Hogedrukpan
Orange is the New Black is
gebaseerd op een waar gebeurd verhaal: Piper Chapman heet in werkelijkheid Piper
Kerman, geboren in 1976 als telg uit een welgestelde Bostonian familie. Ze
studeerde aan Smith, een Amerikaanse topuniversiteit, maar raakte als roekeloze
twintiger via haar toenmalige lesbische relatie betrokken bij internationale
drugssmokkel. Tien jaar later, ze was allang een nieuw, keurig leven begonnen,
stond ineens de politie voor de deur. Kerman zat dertien maanden vast en toen ze
vrijkwam schreef ze alles op, gaf haar boek een pakkende titel die verwijst
naar haar modieuze leventje van weleer, Oranje is het nieuwe zwart, en een
bestseller was geboren.
Het boek, dat drie jaar geleden verscheen, trok
de aandacht van scenarioschrijfster Jenji Kohan, die meeschreef aan Mad About
You en Sex and the City tot ze haar eigen series ging maken. Zoals het
succesvolle Weeds, over een financieel aan de grond geraakte, alleenstaande,
hasjdealende moeder. In Orange is the New Black zag Kohan net zo’n onorthodox en
uitdagend onderwerp, met als gemene deler hoe buitengewone omstandigheden ons
uitdagen en op scherp zetten. Zo ontstaat een emotionele hogedrukpan, waar Kohan
vervolgens een vergrootglas op zet.
Verkeerde been
Ze wist wel raad met het boek van Kerman. Om te beginnen zag ze in dat ze aan
Piper een uitstekende verteller had: door haar ogen, iemand die dicht bij ons
staat en met wie we ons makkelijk identificeren, komen we de gevangenis binnen
en leren we de andere gevangenen kennen, die dan nog anoniem zijn in hun oranje
kloffie. En natuurlijk scheren we ze net als Piper gemakshalve over één kam: ze
zullen wel gevaarlijk en onberekenbaar zijn. Ze zullen het er wel naar hebben
gemaakt. En zo zet Jenji Kohan je op het verkeerde been. Want niks is wat het
lijkt, in Orange is the New Black.
Gaandeweg komen we in flashbacks
steeds meer te weten over de achtergrond van Crazy Eyes, Red, Pennsatucky en de
anderen, en duiken uit die oranje uniformen mensen op van vlees en bloed, die
vaak om even toevallige redenen in de gevangenis zijn beland als onze Piper.

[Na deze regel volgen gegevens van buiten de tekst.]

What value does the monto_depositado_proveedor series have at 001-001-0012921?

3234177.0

Bijvoorbeeld omdat hun vriendje thuis de keuken gebruikte om te dealen, en zij
te bang waren voor zijn harde handen om er iets van te zeggen.
Spiegel
Terwijl de anonieme gevangenen van het begin reliëf
krijgen en je begrip en sympathie voor hen toeneemt, gebeurt bij Piper precies
het tegenovergestelde. Van haar perfecte buitenkantje vallen steeds meer
scherven af. Tot ze aan het slot van het eerste seizoen iets doet waarmee het
verschil tussen haar en de andere gevangen definitief wegvalt, wat het hele
verhaal een geweldige zwieper geeft. Een geniale zet.
Het
gevangenisleven is tamelijk realistisch, volgens een artikel in The Guardian
geschreven door Heather Long, die drie jaar als vrijwilliger in een Amerikaanse
gevangenis werkte. De seks, de relaties, al dan niet ter bescherming tegen
verkrachting en geweld, het voortdurende elkaar uittesten en de psychologische
oorlogsvoering: zo gaat dat, zegt Long. Niet onbelangrijk voor de
geloofwaardigheid.
Maar de grootste kwaliteit van Orange is the New Black
is dat het op een hele slimme manier speelt met onze vooroordelen. We wisten
misschien niet eens dat we ze hadden, maar Kohan wrijft ze onder onze neus en
houdt ons een spiegel voor. Als de schillen van een ui pelt de schrijver de
personages af tot we bij de kern komen en we zien wie ze echt zijn. Wie deugt en
wie niet, wie karakter toont en wie niet blijkt veel minder een kwestie van
afkomst en achtergrond dan je denkt. Dat is heel knap gedaan. Dan kan House of
Cards, om daar nog even op terug te komen, een aantrekkelijker decor hebben, en
een inderdaad bloedstrak gecomponeerd, cynisch verhaal vertellen over macht,
Orange is the New Black heeft meer hart. Daarmee is het zo niet de betere, dan
toch de meest sympathieke van de twee.